Not really sure. But i think this is a drum. That's the 10th species I've pulled out of this same hole.


----------



## Ol' Whiskers (Aug 11, 2004)

white perch, not a true perch but that's what it's called


----------



## G-Patt (Sep 3, 2013)

Hookedafew said:


> Not really sure. But i think this is a drum. That's the 10th species I've pulled out of this same hole.
> View attachment 470999


That'd be a drum for sure, aka "Gaspergou," which is what I call it.


----------



## Hookedafew (Oct 7, 2019)

G-Patt said:


> That'd be a drum for sure, aka "Gaspergou," which is what I call it.


I thought it was because of the fins on the back. I told my wife when i got home i caught something very finny...lol. I looked it up pretty good. I was surprise to see that one had gotten this far up steam to the bullhead hole...wink, wink.


----------



## G-Patt (Sep 3, 2013)

Hookedafew said:


> I thought it was because of the fins on the back. I told my wife when i got home i caught something very finny...lol. I looked it up pretty good. I was surprise to see that one had gotten this far up steam to the bullhead hole...wink, wink.

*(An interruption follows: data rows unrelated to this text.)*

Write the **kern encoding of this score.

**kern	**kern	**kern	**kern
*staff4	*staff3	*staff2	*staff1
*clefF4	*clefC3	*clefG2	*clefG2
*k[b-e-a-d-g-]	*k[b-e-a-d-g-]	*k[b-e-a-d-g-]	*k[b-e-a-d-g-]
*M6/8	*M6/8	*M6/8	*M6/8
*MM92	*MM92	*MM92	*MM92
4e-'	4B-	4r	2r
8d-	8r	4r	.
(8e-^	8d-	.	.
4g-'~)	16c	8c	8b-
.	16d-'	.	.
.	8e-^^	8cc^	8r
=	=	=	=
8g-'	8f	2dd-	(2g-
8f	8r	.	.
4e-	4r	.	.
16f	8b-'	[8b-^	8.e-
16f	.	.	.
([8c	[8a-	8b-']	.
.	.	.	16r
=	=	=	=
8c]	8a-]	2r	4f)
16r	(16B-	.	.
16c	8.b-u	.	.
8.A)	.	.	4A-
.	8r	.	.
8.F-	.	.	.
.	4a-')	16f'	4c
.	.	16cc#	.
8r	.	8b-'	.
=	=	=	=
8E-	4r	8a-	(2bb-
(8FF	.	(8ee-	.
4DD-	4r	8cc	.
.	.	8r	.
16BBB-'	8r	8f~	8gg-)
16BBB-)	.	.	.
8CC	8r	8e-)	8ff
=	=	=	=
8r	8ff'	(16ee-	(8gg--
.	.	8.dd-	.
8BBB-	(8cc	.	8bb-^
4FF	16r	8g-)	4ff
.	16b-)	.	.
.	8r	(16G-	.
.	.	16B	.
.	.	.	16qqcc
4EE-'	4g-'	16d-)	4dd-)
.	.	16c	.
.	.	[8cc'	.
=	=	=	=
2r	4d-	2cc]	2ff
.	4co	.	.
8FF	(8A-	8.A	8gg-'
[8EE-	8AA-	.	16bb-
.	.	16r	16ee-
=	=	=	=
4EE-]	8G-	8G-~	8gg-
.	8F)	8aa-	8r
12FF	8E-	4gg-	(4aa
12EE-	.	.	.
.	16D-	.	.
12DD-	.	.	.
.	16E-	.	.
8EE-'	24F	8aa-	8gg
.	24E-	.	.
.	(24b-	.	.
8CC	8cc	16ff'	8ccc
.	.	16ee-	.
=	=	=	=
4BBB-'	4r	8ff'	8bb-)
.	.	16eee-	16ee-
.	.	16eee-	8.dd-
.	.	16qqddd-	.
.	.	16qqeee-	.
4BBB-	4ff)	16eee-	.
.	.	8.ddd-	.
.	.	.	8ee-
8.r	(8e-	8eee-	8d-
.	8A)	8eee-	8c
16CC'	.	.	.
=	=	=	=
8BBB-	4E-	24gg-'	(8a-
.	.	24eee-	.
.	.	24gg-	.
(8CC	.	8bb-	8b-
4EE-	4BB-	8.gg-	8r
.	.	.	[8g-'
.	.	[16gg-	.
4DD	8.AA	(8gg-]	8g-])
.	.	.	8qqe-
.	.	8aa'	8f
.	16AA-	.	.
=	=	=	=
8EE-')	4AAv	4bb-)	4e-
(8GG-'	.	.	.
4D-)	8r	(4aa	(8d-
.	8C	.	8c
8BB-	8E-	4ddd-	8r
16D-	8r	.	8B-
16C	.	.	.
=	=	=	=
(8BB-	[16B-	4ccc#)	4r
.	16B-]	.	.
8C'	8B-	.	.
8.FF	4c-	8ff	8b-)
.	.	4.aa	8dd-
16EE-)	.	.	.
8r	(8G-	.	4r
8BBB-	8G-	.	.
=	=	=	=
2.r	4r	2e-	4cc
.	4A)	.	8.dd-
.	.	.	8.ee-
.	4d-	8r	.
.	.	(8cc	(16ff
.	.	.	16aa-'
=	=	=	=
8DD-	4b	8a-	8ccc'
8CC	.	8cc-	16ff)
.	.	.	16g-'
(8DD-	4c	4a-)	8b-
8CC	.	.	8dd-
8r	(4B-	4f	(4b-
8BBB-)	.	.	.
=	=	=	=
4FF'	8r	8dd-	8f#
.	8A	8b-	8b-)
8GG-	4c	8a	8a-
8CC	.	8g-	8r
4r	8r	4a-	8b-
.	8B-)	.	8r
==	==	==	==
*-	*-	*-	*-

Those make excellent catfish bait by the way. I usually scale it and cut 2" wide x 4" long filet strips and fish it. Channel cat candy.


----------



## trailbreaker (Oct 11, 2008)

I went there nothing


----------



## Hookedafew (Oct 7, 2019)

I'm pretty sure you wasn't at my hole. The last timei went there and caught nothing was The beginning of March. Went today and got these...


----------



## Hookedafew (Oct 7, 2019)




----------



## Hookedafew (Oct 7, 2019)




----------



## Hookedafew (Oct 7, 2019)




----------



## Hookedafew (Oct 7, 2019)




----------



## Hookedafew (Oct 7, 2019)




----------



## Hookedafew (Oct 7, 2019)




----------



## trailbreaker (Oct 11, 2008)

Nice did you get those at the park you told me about


----------



## Hookedafew (Oct 7, 2019)

No. I said i started over there, a long time ago. I fish by the fair grounds. Everything I've caught on this thread was from my hole by the Hamilton county fair grounds. Good luck


----------



## trailbreaker (Oct 11, 2008)

Sometime we should meet up when the weather is nice


----------



## Hookedafew (Oct 7, 2019)

Took the wife down to the honey hole Friday morning. It was her first time fishing this year. And i was trying to get some pics in a fish bra. She caught her first green sunfish ever and i caught me another little whiper. Tits and fishing, don't get much better.


----------



## Hookedafew (Oct 7, 2019)




----------



## Hookedafew (Oct 7, 2019)

Went back yesterday evening. Didn't get much. But the bluegill are back in my spot. And this little carp is the first one I've caught in about 2 months.


----------



## Tree_Beard (Jan 13, 2021)

I’ve thought that looked like a good spot every time I drive by. On the upstream side of the grounds, by the highway overpass looks decent, but last time I went down there it was a homeless mega camp. Looked a bit too rough for my taste.


----------